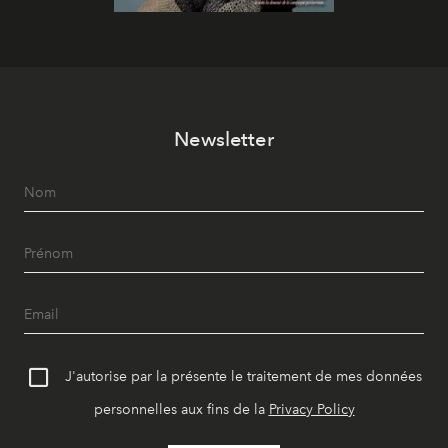
Newsletter
J'autorise par la présente le traitement de mes données
personnelles aux fins de la
Privacy Policy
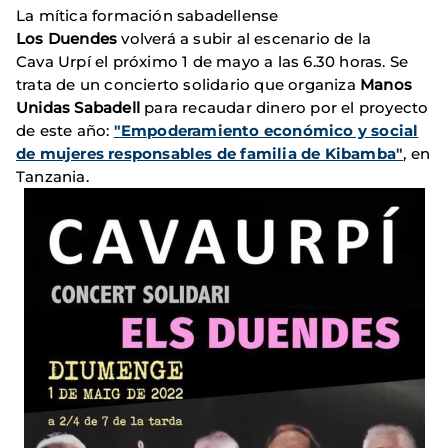
La mítica formación sabadellense
Los Duendes
volverá a subir al escenario de la
Cava Urpí el próximo 1 de mayo a las 6.30 horas. Se
trata de un concierto solidario que organiza
Manos
Unidas Sabadell
para recaudar dinero por el proyecto
de este año:
"Empoderamiento económico y social
de mujeres responsables de familia de Kibamba"
, en
Tanzania.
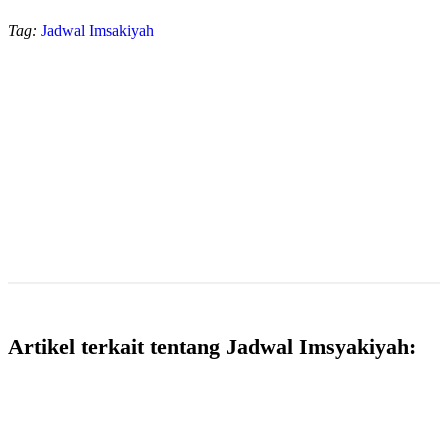
Tag:
Jadwal Imsakiyah
Artikel terkait tentang Jadwal Imsyakiyah:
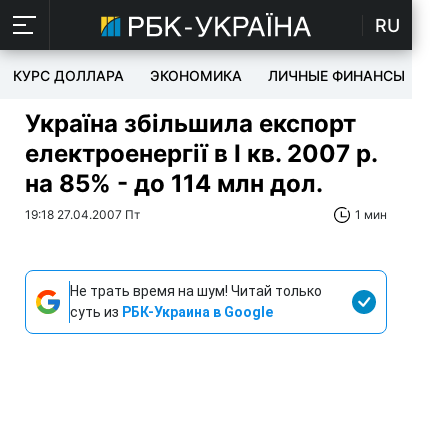
RU
КУРС ДОЛЛАРА
ЭКОНОМИКА
ЛИЧНЫЕ ФИНАНСЫ
T
Україна збільшила експорт
електроенергії в І кв. 2007 р.
на 85% - до 114 млн дол.
19:18 27.04.2007 Пт
1 мин
Не трать время на шум! Читай только
суть из
РБК-Украина в Google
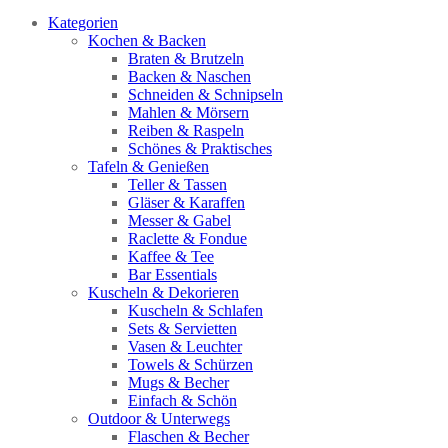
Kategorien
Kochen & Backen
Braten & Brutzeln
Backen & Naschen
Schneiden & Schnipseln
Mahlen & Mörsern
Reiben & Raspeln
Schönes & Praktisches
Tafeln & Genießen
Teller & Tassen
Gläser & Karaffen
Messer & Gabel
Raclette & Fondue
Kaffee & Tee
Bar Essentials
Kuscheln & Dekorieren
Kuscheln & Schlafen
Sets & Servietten
Vasen & Leuchter
Towels & Schürzen
Mugs & Becher
Einfach & Schön
Outdoor & Unterwegs
Flaschen & Becher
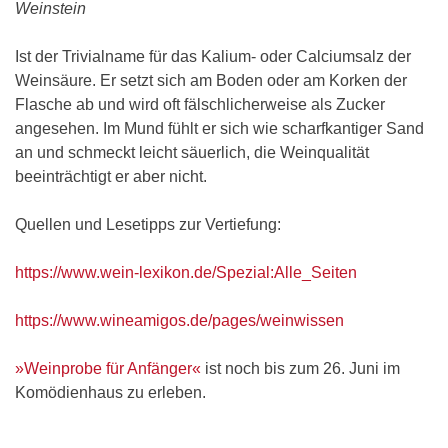
Weinstein
Ist der Trivialname für das Kalium- oder Calciumsalz der
Weinsäure. Er setzt sich am Boden oder am Korken der
Flasche ab und wird oft fälschlicherweise als Zucker
angesehen. Im Mund fühlt er sich wie scharfkantiger Sand
an und schmeckt leicht säuerlich, die Weinqualität
beeinträchtigt er aber nicht.
Quellen und Lesetipps zur Vertiefung:
https://www.wein-lexikon.de/Spezial:Alle_Seiten
https://www.wineamigos.de/pages/weinwissen
»Weinprobe für Anfänger«
ist noch bis zum 26. Juni im
Komödienhaus zu erleben.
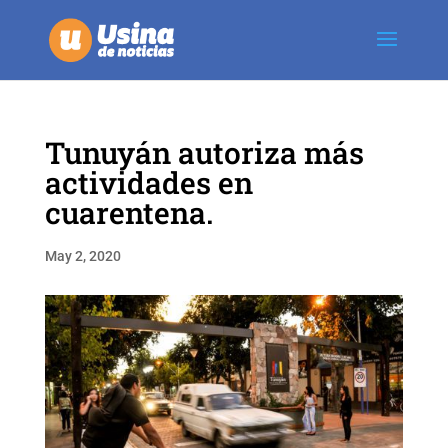
Tunuyán autoriza más
actividades en
cuarentena.
May 2, 2020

■ JOB:
Copy out the text from every row above word for word, line by line, and leave out the pictures.

■ COMPLETED EXERCISE:
Newsletter
J'autorise par la présente le traitement de mes données
personnelles aux fins de la
Privacy Policy
La mítica formación sabadellense
Los Duendes
volverá a subir al escenario de la
Cava Urpí el próximo 1 de mayo a las 6.30 horas. Se
trata de un concierto solidario que organiza
Manos
Unidas Sabadell
para recaudar dinero por el proyecto
de este año:
"Empoderamiento económico y social
de mujeres responsables de familia de Kibamba"
, en
Tanzania.
Tag:
Jadwal Imsakiyah
Artikel terkait tentang Jadwal Imsyakiyah:
RU
КУРС ДОЛЛАРА
ЭКОНОМИКА
ЛИЧНЫЕ ФИНАНСЫ
T
Україна збільшила експорт
електроенергії в І кв. 2007 р.
на 85% - до 114 млн дол.
19:18 27.04.2007 Пт
1 мин
Не трать время на шум! Читай только
суть из
РБК-Украина в Google
Kategorien
Kochen & Backen
Braten & Brutzeln
Backen & Naschen
Schneiden & Schnipseln
Mahlen & Mörsern
Reiben & Raspeln
Schönes & Praktisches
Tafeln & Genießen
Teller & Tassen
Gläser & Karaffen
Messer & Gabel
Raclette & Fondue
Kaffee & Tee
Bar Essentials
Kuscheln & Dekorieren
Kuscheln & Schlafen
Sets & Servietten
Vasen & Leuchter
Towels & Schürzen
Mugs & Becher
Einfach & Schön
Outdoor & Unterwegs
Flaschen & Becher
Weinstein
Ist der Trivialname für das Kalium- oder Calciumsalz der
Weinsäure. Er setzt sich am Boden oder am Korken der
Flasche ab und wird oft fälschlicherweise als Zucker
angesehen. Im Mund fühlt er sich wie scharfkantiger Sand
an und schmeckt leicht säuerlich, die Weinqualität
beeinträchtigt er aber nicht.
Quellen und Lesetipps zur Vertiefung:
https://www.wein-lexikon.de/Spezial:Alle_Seiten
https://www.wineamigos.de/pages/weinwissen
»Weinprobe für Anfänger«
ist noch bis zum 26. Juni im
Komödienhaus zu erleben.
Tunuyán autoriza más
actividades en
cuarentena.
May 2, 2020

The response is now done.